◆ **APPLY WHAT YOU READ**:
1. In the quotations on Nationalist China, where did the Nationalist government wait from the end of 1939 for the world war to change the conflict?
2. Pick up the quotations on Nationalist China after their final sentence and continue them.

◆ **EXTRACT TO READ**:
+ + + + + + +

“Throughout the period of Warlord rule… conditions steadily deteriorated… It consummated the destruction of two main pillars of the old order. The Civil service… perished… the scholar class… withdrew from government into academic life. Government and administration were left to ignorant soldiers and self-seeking careerists.”

“The nationalist armies [on the Northern Expedition] were filled with a furious and fanatical enthusiasm for their cause, careless of obstacles and ignorant of the outside world.”

“The [Guomindang] could never make up its mind whether its revolutionary past should impel it forward to modernity, or its nationalist chauvinism carry it back to Chinese tradition.”

“During this long and cumulative series of aggressions [by the Japanese] the Nationalists of Nanking yielded step by step, without resistance, without listening to the clamour of the people, the indignation of the intellectuals, or the appeals of those provinces they abandoned.”

“If the Communists by their violence alienated the scholars, the [Guomindang] by its blind selfish indifference lost the peasants.”

“But there was something else which ate the heart of the Nationalist movement: the lack of any real satisfying and inspiring ideology.”

“The Nationalist government, from the end of 1939, never made any further military effort to recover lost territory; it sat patiently in Chungking, the wartime capital, waiting for the world war to alter the whole scale of the conflict.”

“During the years between 1838 and 1941, the Nationalist government was divided into factions favouring continued resistance or negotiated submission to the Japanese.”

“China was no longer one country, but two; Communist China had risen during the war and [Guomindang] China had withered in that wintry climate.”

“Internal factors, the ruin of the wealthy and middle class by war and inflation, the corruption and decay of the Kuomintang, the disappearance of all but Communist government from vast rural areas, the hunger of the peasant for is land and the long-awaited opportunity to take it, all these made peace impossible.”

“[The Civil War] was won in 1947 by the negative result of the [Guomindang] failure to establish communication with the north or expand control in Manchuria.”

“If the military situation of [Jiang Jieshi’s] regime was bad the economic situation was far worse and the political prospect catastrophic. Inflation, uncontrolled, fantastic and calamitous had destroyed the value of the national currency.”
+ + + + + + +
◆ **Records from a data collection**:
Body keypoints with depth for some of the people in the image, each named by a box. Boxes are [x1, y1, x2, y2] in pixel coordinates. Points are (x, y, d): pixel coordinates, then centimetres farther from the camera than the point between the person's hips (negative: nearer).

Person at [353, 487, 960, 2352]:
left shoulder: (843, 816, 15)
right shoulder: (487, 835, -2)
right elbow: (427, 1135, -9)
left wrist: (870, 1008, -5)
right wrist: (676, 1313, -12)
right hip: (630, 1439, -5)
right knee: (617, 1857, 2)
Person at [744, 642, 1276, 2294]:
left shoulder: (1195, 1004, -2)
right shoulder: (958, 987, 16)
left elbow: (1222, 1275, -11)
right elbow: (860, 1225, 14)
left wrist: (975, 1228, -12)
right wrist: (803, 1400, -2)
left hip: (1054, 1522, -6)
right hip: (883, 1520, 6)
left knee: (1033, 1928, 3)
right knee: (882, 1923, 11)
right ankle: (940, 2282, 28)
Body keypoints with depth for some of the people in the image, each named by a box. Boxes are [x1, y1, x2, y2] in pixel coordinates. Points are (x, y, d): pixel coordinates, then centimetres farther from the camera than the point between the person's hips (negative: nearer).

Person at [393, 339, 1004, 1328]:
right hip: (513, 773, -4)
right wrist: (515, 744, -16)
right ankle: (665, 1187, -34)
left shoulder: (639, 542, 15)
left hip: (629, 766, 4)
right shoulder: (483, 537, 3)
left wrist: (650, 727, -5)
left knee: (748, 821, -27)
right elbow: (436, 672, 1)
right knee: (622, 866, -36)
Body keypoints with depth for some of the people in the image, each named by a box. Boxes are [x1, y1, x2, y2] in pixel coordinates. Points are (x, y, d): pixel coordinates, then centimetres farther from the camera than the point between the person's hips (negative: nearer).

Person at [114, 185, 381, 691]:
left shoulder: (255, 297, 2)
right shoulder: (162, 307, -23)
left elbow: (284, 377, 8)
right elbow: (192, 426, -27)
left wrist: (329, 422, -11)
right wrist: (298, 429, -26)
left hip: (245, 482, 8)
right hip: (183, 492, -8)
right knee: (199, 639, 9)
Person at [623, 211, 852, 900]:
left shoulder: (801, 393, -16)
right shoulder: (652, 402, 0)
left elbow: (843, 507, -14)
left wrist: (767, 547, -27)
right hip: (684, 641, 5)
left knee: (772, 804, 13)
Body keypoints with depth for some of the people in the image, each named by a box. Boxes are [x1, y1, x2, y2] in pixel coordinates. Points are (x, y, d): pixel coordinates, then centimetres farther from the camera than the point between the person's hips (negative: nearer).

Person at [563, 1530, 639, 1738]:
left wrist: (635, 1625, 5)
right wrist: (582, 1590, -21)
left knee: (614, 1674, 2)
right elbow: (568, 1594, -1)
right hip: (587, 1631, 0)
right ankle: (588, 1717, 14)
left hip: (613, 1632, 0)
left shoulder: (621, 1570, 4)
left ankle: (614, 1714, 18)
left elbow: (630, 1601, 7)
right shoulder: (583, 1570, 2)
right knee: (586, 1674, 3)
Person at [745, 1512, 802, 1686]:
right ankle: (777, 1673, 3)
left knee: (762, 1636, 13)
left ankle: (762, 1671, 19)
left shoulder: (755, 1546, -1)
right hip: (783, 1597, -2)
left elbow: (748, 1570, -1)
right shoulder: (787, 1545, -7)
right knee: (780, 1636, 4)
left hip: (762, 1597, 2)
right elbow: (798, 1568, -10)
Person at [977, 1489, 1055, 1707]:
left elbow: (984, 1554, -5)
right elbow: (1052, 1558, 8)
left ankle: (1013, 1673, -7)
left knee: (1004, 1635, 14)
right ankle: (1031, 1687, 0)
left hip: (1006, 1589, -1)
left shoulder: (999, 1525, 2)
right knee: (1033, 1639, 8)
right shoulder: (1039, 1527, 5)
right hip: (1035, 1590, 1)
+ + + + + + +
◆ **OUTPUTS BY TASK**:
1. In Chungking, the wartime capital.

2.
“The [Guomindang] had long lost the peasants… The scholars were lost to the [Guomindang] through its corruption, nepotism, misgovernment and inefficiency. They were won by the Communists, who in a long period of exile and hardship had learned to practice moderation, to govern honestly, and to build a disciplined army… Neither party offered the Chinese people democratic government.”

“It is the apparent that the real reason for the Long March, apart from the pressure of blockade, was to establish the Communist base in a position where it could participate in resistance to, and profit form, the impending Japanese invasion.”

“The Communist movement had thus, in the ten years between 1927 and 1937 developed from a workers’ party of theoretical Marxists, into an agrarian party of rural revolution – heretical Marxism in fact, if not in name – and now appeared as the party of national resistance and reconciliation.”

“Cooperatives… soon transformed the rural regions… There is no doubt that this sweeping innovation [cooperatives] which abolished private property in farm land… was carried out with hardly any friction or open use of force… the power of the propaganda machine… combined to persuade the peasant that it delivered them from their age-old fears of poverty and hunger. There is also little doubt that it did indeed bring much land into cultivation and make possible the rationalisation of irrigation and water conservancy…”

“Even during the three exceptionally bad years 1959-1961 – when widespread crop failures, mainly due to natural calamities, occurred and although severe rationing had to be introduced – famine, in the sense of mass starvation, was averted. There is no evidence that such deaths occurred. The Communists have shown great skill, common sense, and organising ability in handling the distribution of the rice and grain crops.”

“The coalition of peasant and scholar has been the key to the triumph of Chinese Communism.”